--- Instructions to follow ---
Using the records below, quote only the span that opens with the line containing "Judiciales y leyes" and closes with the line containing "Fuente principal de", exactly and inclusively.

(Collected data)
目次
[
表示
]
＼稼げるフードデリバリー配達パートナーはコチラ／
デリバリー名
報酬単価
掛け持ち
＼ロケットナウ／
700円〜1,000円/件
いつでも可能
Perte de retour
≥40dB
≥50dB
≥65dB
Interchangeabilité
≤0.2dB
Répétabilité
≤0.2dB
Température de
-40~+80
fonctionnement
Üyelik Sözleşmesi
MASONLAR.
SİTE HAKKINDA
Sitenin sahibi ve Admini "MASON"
---
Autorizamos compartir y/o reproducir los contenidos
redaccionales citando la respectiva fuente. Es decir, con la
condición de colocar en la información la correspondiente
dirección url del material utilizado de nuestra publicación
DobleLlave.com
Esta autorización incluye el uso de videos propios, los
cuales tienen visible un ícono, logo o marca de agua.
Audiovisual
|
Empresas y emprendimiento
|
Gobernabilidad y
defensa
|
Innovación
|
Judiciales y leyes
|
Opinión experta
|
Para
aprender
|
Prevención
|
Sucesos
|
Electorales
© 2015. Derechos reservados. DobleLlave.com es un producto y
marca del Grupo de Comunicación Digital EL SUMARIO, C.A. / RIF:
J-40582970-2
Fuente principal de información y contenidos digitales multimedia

--- Output below ---
Judiciales y leyes
|
Opinión experta
|
Para
aprender
|
Prevención
|
Sucesos
|
Electorales
© 2015. Derechos reservados. DobleLlave.com es un producto y
marca del Grupo de Comunicación Digital EL SUMARIO, C.A. / RIF:
J-40582970-2
Fuente principal de información y contenidos digitales multimedia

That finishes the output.